──────── PROVIDED RECORDS ────────

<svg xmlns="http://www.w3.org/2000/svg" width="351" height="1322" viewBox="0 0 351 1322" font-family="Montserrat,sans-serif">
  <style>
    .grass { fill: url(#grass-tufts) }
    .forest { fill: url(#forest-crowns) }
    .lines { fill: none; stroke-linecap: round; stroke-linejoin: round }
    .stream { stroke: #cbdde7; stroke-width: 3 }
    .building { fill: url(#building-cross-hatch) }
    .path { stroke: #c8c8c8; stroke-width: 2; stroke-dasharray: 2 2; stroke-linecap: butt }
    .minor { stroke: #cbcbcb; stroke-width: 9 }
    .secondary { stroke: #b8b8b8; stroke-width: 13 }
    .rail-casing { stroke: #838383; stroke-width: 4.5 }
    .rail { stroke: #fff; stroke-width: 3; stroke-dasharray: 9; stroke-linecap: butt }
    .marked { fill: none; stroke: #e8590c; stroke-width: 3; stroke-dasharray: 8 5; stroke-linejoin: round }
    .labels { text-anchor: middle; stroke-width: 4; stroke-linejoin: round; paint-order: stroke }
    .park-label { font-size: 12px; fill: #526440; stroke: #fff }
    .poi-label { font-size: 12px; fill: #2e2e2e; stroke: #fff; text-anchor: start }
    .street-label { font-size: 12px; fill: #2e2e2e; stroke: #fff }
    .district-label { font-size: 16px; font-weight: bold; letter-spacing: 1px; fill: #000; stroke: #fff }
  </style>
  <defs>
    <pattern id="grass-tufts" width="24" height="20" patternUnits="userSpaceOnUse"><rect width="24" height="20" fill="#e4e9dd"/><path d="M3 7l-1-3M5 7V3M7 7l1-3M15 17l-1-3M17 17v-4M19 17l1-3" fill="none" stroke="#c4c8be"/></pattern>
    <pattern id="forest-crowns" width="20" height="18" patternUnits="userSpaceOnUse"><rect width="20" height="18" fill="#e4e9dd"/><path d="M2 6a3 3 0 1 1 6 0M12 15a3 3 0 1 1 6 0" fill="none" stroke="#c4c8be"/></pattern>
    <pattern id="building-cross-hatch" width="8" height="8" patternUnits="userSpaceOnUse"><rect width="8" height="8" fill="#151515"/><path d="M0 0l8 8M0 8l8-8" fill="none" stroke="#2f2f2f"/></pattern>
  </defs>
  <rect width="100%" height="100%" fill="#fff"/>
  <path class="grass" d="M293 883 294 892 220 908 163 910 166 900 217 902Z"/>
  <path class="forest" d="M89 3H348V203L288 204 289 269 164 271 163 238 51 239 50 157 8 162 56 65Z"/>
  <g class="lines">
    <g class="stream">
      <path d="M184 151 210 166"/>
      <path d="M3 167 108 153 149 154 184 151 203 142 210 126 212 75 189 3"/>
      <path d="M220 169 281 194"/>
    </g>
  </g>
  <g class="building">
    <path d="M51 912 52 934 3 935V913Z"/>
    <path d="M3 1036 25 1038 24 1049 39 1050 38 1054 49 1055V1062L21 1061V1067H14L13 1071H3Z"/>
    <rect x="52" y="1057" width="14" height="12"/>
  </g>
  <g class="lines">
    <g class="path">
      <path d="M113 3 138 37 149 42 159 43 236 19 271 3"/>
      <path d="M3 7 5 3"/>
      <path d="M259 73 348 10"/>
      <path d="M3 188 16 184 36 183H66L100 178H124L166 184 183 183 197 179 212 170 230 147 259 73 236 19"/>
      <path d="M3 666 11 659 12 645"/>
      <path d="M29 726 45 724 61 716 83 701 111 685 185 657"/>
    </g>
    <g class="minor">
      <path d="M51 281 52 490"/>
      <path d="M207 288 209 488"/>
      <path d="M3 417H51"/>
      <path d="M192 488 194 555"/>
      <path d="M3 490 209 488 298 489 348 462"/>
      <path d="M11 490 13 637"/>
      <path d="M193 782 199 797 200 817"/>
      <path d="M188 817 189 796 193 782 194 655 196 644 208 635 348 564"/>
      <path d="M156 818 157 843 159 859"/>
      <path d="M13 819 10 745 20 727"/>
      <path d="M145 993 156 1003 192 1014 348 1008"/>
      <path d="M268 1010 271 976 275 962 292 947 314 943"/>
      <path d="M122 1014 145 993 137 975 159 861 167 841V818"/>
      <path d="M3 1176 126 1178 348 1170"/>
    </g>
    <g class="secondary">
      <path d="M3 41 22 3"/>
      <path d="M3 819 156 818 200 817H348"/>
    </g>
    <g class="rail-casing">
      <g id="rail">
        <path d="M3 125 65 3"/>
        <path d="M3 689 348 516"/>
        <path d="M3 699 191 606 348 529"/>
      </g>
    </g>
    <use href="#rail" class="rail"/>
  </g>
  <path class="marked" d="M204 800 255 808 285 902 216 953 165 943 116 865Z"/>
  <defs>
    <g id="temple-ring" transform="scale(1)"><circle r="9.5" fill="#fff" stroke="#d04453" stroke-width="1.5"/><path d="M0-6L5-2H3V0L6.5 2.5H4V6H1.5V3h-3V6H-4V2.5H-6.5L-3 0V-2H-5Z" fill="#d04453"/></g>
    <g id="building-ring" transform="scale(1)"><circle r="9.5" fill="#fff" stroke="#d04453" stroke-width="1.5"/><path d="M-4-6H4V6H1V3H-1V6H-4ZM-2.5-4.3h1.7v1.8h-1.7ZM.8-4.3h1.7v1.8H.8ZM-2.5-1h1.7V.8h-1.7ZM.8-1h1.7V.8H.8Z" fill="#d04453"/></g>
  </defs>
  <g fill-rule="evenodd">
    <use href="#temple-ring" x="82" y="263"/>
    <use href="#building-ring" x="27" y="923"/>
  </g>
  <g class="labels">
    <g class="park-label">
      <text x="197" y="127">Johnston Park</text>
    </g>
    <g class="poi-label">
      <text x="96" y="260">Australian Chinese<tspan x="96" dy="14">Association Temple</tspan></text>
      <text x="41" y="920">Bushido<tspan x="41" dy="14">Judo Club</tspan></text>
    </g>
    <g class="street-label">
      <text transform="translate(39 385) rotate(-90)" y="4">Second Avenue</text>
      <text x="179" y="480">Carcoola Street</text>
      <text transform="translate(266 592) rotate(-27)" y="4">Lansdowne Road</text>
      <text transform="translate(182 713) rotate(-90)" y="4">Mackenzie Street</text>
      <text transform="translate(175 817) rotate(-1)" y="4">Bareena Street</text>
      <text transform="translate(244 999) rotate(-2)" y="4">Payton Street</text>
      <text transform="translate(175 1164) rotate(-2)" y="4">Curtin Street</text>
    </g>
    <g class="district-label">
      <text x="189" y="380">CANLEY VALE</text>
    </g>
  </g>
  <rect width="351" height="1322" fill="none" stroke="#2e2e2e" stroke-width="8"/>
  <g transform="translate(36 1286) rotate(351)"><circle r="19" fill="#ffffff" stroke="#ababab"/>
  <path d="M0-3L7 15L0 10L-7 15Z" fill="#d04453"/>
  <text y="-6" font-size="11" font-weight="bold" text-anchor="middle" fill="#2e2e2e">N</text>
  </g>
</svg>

────────

EXERCISE INSTRUCTIONS
Wherever "tufts" occurs in the records above, copy the line it sits in.

WRITTEN ANSWER
    .grass { fill: url(#grass-tufts) }
    <pattern id="grass-tufts" width="24" height="20" patternUnits="userSpaceOnUse"><rect width="24" height="20" fill="#e4e9dd"/><path d="M3 7l-1-3M5 7V3M7 7l1-3M15 17l-1-3M17 17v-4M19 17l1-3" fill="none" stroke="#c4c8be"/></pattern>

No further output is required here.